Tina Savla

Jyoti “Tina” Savla, PhD, is the Director of the Whole Health Consortium at Virginia Tech and Professor in the Department of Human Development and Family Science. She also serves as a Research Methodologist in the Center for Gerontology and holds a secondary appointment as Professor of Psychiatry and Behavioral Medicine at the Virginia Tech Carilion School of Medicine. Through the Whole Health Consortium, Dr. Savla brings together researchers, clinicians, and community leaders to accelerate Whole Health research and implementation. The consortium fosters collaboration across disciplines and sectors, aligning research with local and regional priorities through seed funding, data sharing, and learning networks. These efforts build the evidence base and infrastructure needed to translate Whole Health research into practice and policy across Virginia and beyond.

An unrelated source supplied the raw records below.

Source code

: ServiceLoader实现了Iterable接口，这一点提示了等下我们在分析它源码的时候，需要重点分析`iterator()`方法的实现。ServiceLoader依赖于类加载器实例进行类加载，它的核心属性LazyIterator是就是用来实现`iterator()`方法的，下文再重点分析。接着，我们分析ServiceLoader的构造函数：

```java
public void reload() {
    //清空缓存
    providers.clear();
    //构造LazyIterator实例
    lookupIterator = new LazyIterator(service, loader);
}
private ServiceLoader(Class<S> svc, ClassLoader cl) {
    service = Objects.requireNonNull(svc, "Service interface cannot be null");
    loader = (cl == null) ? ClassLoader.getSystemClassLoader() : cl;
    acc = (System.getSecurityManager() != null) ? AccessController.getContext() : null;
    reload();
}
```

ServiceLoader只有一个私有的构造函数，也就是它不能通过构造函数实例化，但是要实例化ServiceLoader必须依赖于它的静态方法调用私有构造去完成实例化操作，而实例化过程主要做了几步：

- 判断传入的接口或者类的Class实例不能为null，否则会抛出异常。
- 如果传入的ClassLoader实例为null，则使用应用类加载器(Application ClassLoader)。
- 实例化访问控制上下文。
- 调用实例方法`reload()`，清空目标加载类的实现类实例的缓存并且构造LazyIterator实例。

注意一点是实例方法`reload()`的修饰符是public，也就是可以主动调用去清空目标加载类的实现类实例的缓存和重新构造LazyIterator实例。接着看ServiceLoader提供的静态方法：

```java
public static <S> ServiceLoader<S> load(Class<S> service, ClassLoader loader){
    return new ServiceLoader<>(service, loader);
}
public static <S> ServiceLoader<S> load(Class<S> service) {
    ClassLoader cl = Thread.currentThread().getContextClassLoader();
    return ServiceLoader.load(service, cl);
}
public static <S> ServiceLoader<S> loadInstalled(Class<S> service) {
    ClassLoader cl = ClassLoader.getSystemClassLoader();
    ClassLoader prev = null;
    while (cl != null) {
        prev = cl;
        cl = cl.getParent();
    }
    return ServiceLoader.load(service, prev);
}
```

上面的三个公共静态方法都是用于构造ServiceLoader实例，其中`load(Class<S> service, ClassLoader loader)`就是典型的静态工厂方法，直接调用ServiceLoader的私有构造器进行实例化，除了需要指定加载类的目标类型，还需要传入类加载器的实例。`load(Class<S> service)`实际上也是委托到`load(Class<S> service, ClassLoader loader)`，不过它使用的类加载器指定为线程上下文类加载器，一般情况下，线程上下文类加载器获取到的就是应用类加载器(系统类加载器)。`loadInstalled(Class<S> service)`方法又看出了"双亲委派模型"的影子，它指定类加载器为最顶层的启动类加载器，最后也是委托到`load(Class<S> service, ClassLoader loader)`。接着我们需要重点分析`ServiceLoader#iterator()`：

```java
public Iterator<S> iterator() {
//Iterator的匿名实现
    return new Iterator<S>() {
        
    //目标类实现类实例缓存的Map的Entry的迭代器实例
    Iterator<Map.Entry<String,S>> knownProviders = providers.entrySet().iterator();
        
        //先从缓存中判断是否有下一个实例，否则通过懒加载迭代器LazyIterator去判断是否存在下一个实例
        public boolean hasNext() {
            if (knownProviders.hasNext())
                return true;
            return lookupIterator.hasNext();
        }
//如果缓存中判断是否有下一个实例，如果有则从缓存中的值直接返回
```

As a social gerontologist and quantitative methodologist, Dr. Savla’s scholarship underpins a systems perspective. Her research examines how families and communities adapt to the daily demands of chronic illness and long-term care, with emphasis on caregiving networks, biobehavioral stress responses, and social determinants of health. She combines participatory design with rigorous analytical methods to ensure that research produces real-world, sustainable models of care. Dr. Savla leads a robust portfolio of federally funded research on family caregiving, daily stress processes, and health disparities. She serves as a Multiple Principal Investigator on two National Institute on Aging studies examining home and community-based service use, family support, and daily stress reactivity among dementia caregivers, and as a Co-Investigator on two Department of Defense clinical trials testing mindfulness-based psychoeducational interventions for dementia caregivers. She also collaborates on NIH projects in nutrition, metabolic health, and stress physiology, applying behavioral and biobehavioral methods to advance interdisciplinary studies of health and well-being. Her work appears in leading gerontology and behavioral science journals, and she contributes to national discussions on rural health transformation, caregiving policy, and care team well-being.

Dr. Savla is a Fellow of the Gerontological Society of America and was appointed by the Governor to the Commonwealth Council on Aging in Virginia. Dr. Savla earned her PhD in Child and Family Development from the University of Georgia and completed a NIMH postdoctoral fellowship in Mental Health and Aging at The Pennsylvania State University.